Content starts

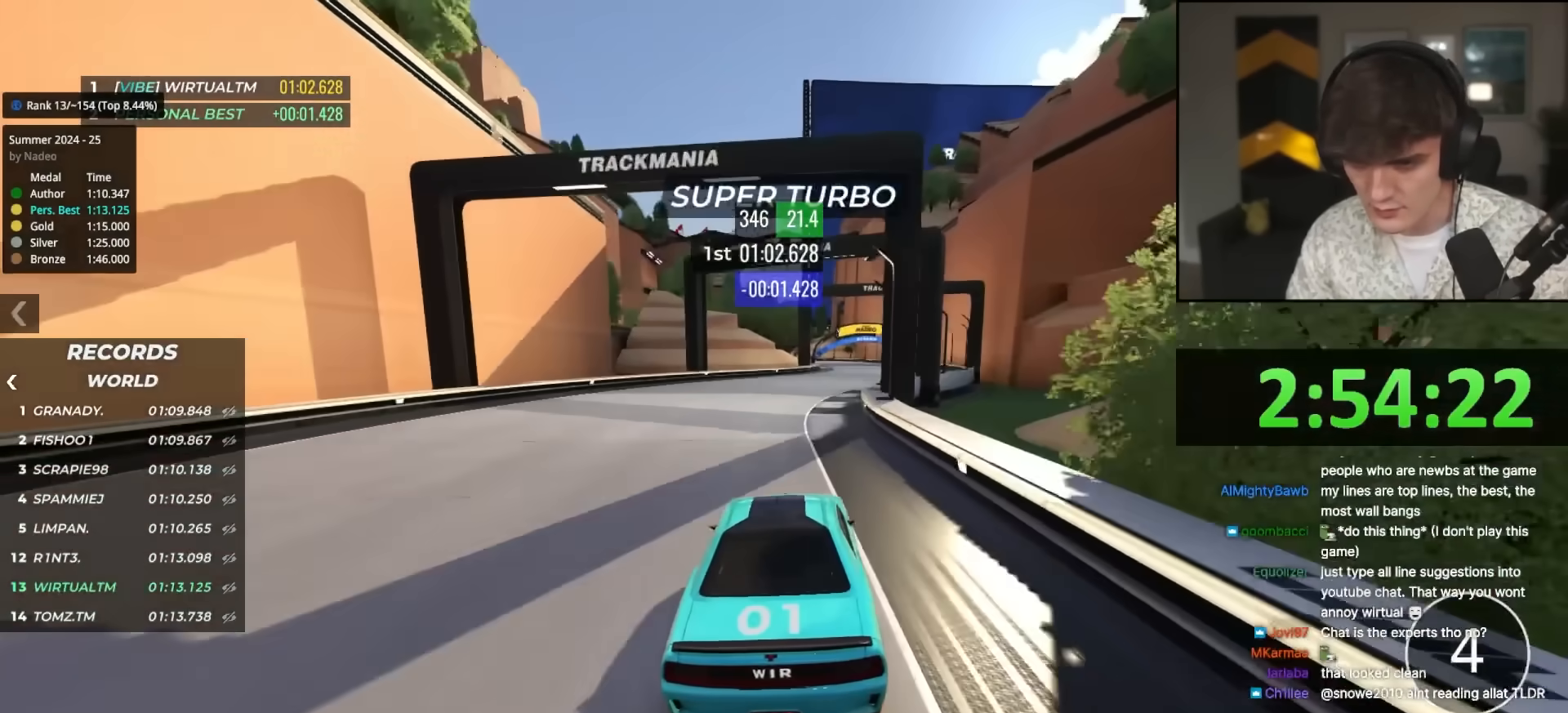
{"keys": ["up"], "events": [[33, "right", "up"], [367, "left", "down"], [417, "left", "up"]]}
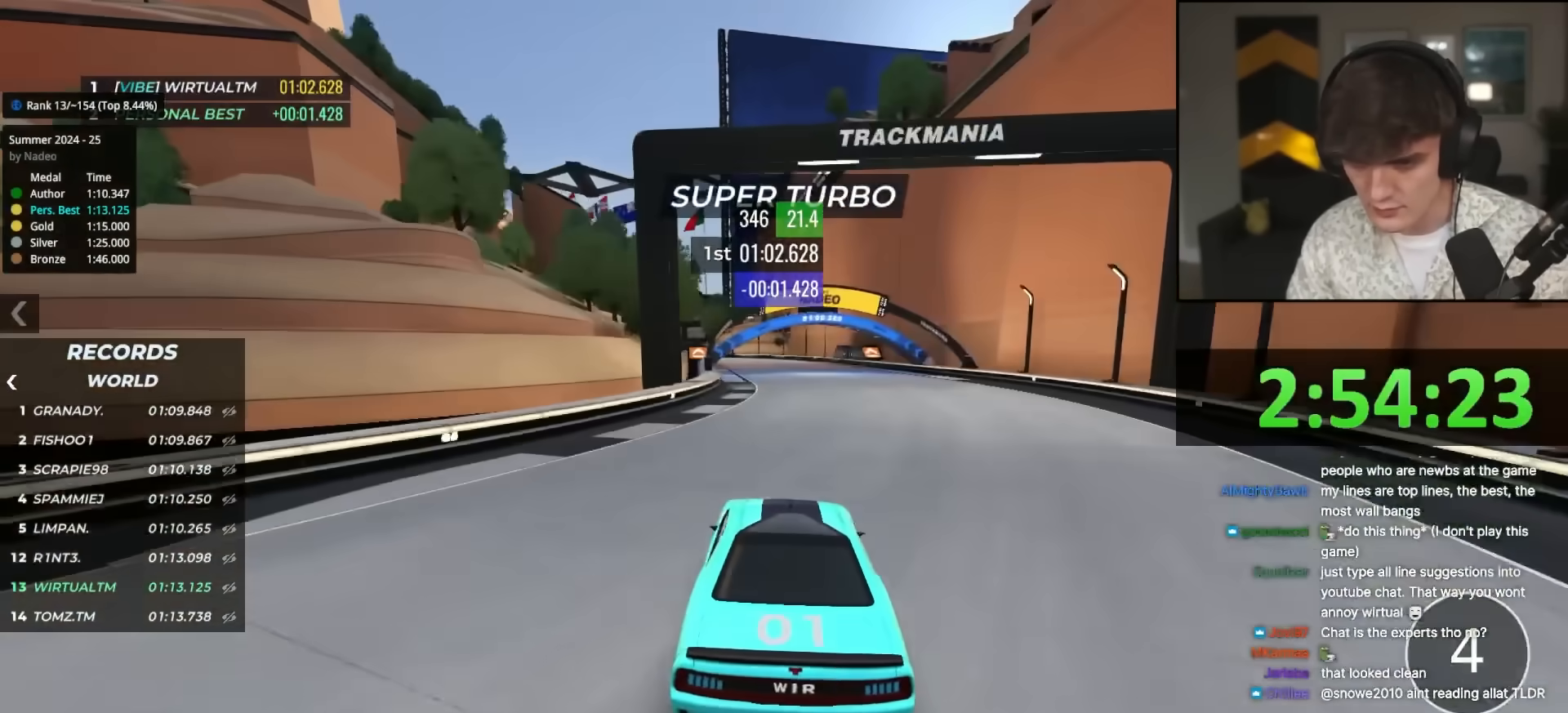
{"keys": ["up"], "events": [[150, "left", "down"], [200, "left", "up"]]}
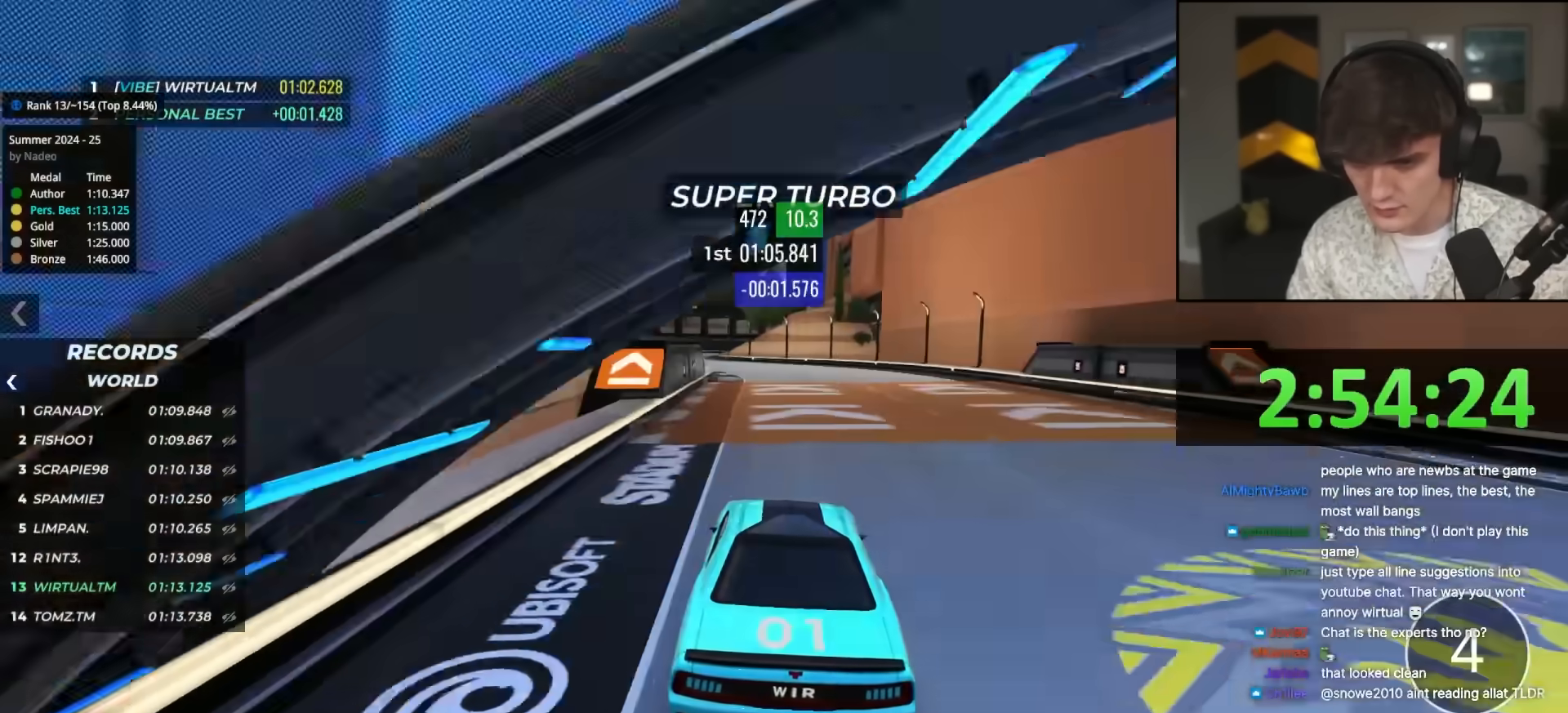
{"keys": ["up"], "events": [[67, "left", "down"], [117, "left", "up"], [217, "left", "down"], [250, "left", "up"], [350, "left", "down"], [450, "left", "up"]]}
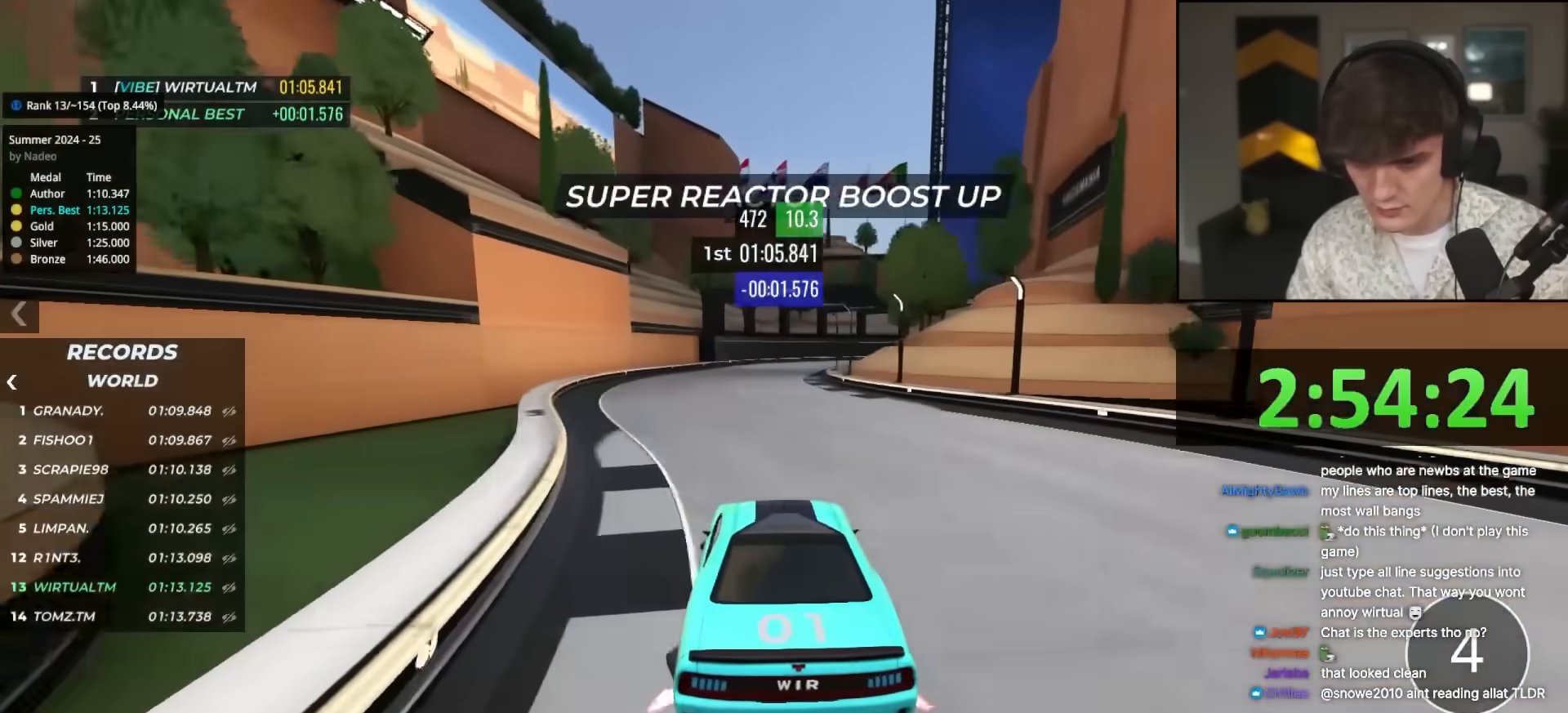
{"keys": ["right", "up"], "events": [[233, "right", "down"]]}
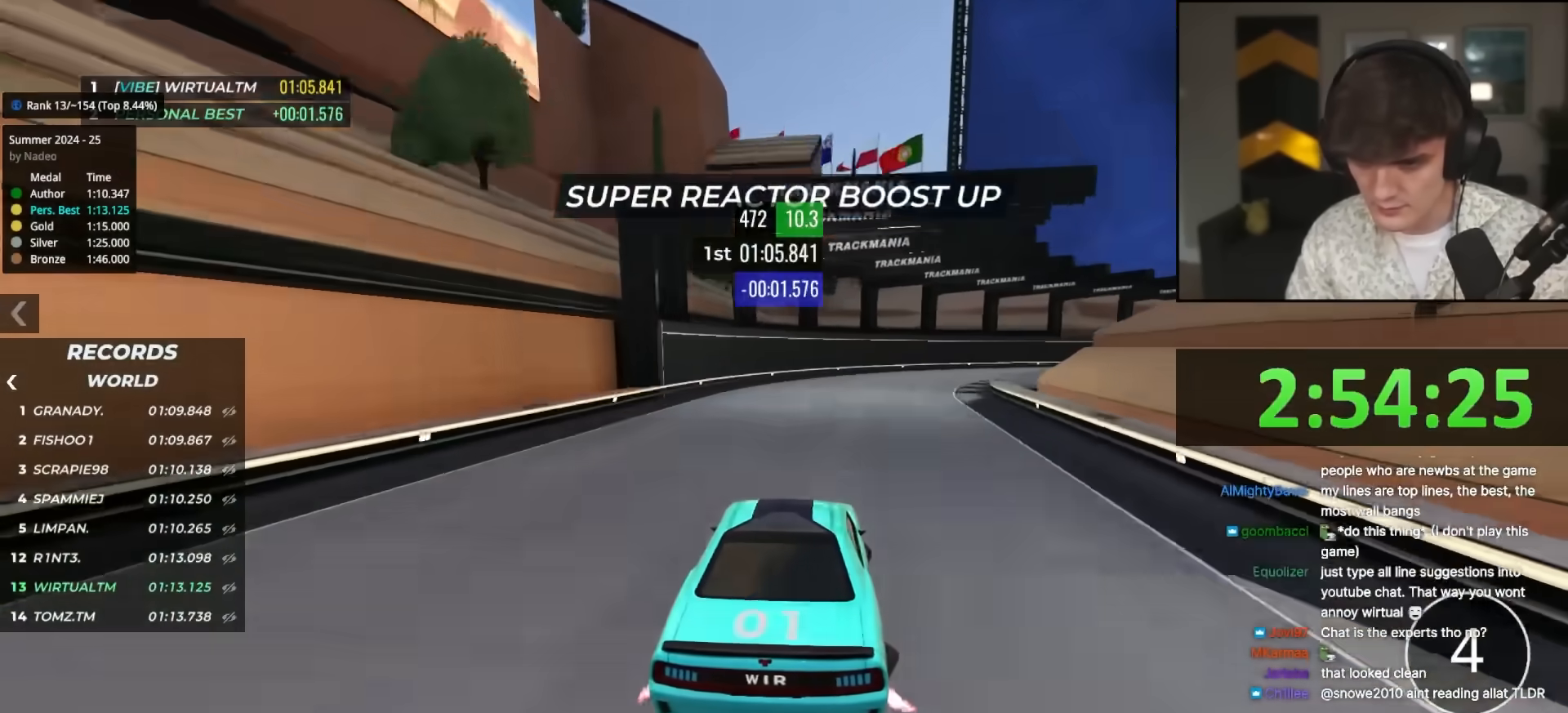
{"keys": ["right", "up"], "events": [[200, "right", "up"], [250, "right", "down"]]}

Content ends

## [TASK DESCRIPTION]
Tell how many lines of the records above hold "right", giving the number and nothing else.

## [FINISHED EXERCISE]
3